III. Claim of Ineffective Assistance of Counsel
Defendant's remaining argument on appeal is that, if the motion for a continuance was properly denied, he is entitled to a new trial because he was denied effective assistance of counsel. We disagree.
Courts have consistently held claims of ineffective assistance of counsel (“IAC”) to a higher standard of proof. State v. Sneed, 284 N.C. 606, 613, 201 S.E.2d 867, 871 (1974). In order to succeed on an IAC claim, the defendant's burden requires showing the following:
“First, the defendant must show that counsel's performance was deficient. This requires showing that counsel made errors so serious that counsel was not functioning as the ‘counsel’ guaranteed the defendant by the Sixth Amendment. Second, the defendant must show that the deficient performance prejudiced the defense. This requires showing that counsel's errors were so serious as to deprive the defendant of a fair trial, a trial whose result is reliable.”
State v. Quick, 152 N.C.App. 220, 222, 566 S.E.2d 735, 737 (citation omitted), appeal dismissed, disc. review denied, 356 N .C. 311, 570 S.E.2d 896 (2002). North Carolina Courts have consistently held that “[t]he decisions on what witnesses to call, whether and how to conduct cross-examination ... and all other strategic and tactical decisions are the exclusive province of the lawyer after consultation with his client. Trial counsel are necessarily given wide latitude in these matters.” State v. Milano, 297 N.C. 485, 495, 256 S.E.2d 154, 160 (1979) (internal quotation marks and citation omitted), overruled on other grounds by State v. Grier, 307 N.C. 628, 300 S.E.2d 351 (1983).
In State v. Swann, the defendant brought an IAC claim arguing that defense counsel “should have had a chemical analysis performed of the mattress on which the alleged incident occurred in order to determine whether there was blood on the mattress.” 322 N.C. 666, 681, 370 S.E.2d 533, 542 (1988). In rejecting defendant's argument, our Supreme Court held, inter alia, “the defendant has not shown that there is a reasonable possibility that but for the errors of the defendant's counsel in his pretrial investigation the result of the trial would have been different.” Id. at 681–82, 370 S.E.2d at 542. Thus, the Court concluded the defendant “made no showing that his trial counsel failed to render effective assistance of counsel, to the prejudice of his defense[.]” Id. at 688, 370 S .E.2d at 546.

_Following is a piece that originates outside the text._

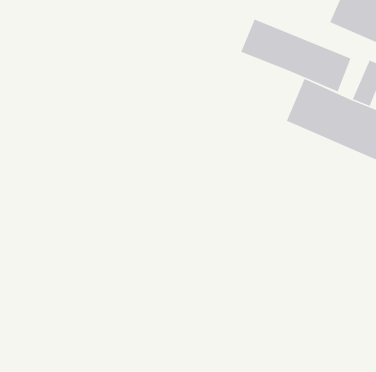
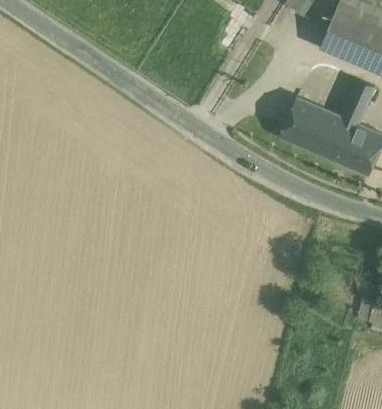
building: [240,19,352,92] -> none

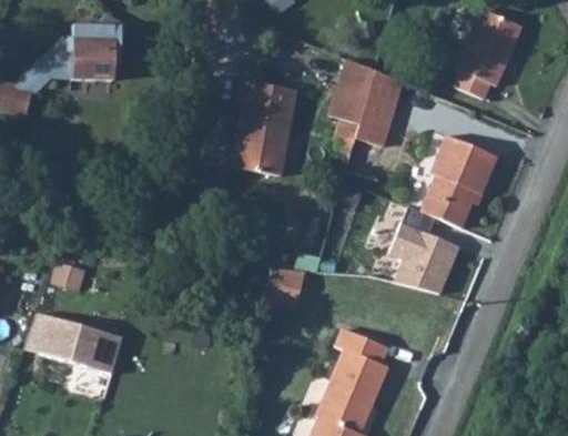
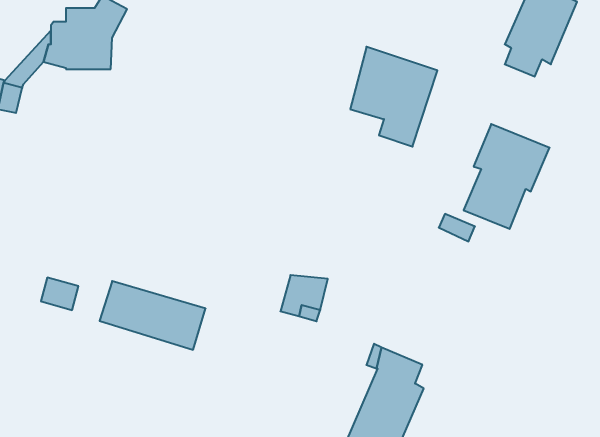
building: [240,78,303,169] -> none
building: [384,227,457,298] -> none
building: [26,315,120,376] -> [100,281,206,350]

Similarly, the defendant in State v. Quick argued that his trial counsel erred in not having a doctor testify as to his mental capacity because that “ might have negated [his] ability to form the specific intent necessary to commit the crimes charged.” 152 N.C.App. at 222, 566 S.E.2d at 737 (emphasis added). Not only did this Court refuse to question defense counsel's tactics, but it also noted how defendant failed to demonstrate that any hypothetical testimony would have made the case stronger. Id. at 223, 566 S.E.2d at 737.
Here, as in Swann and Quick, defendant has failed to show that his counsel failed to render effective assistance to his prejudice. The vague assertion that defense counsel should have called an expert to produce testimony falls well short of establishing a violation of defendant's constitutional right to effective counsel. By no means does this Court's determination that the denial of the continuance was proper lead to the inevitable conclusion that counsel was ineffective.
IV. Conclusion
For the reasons discussed above, we hold the trial court did not err in denying defendant's motion to continue and defendant did not receive IAC.
No error. Judges HUNTER (ROBERT C.) and GEER concur.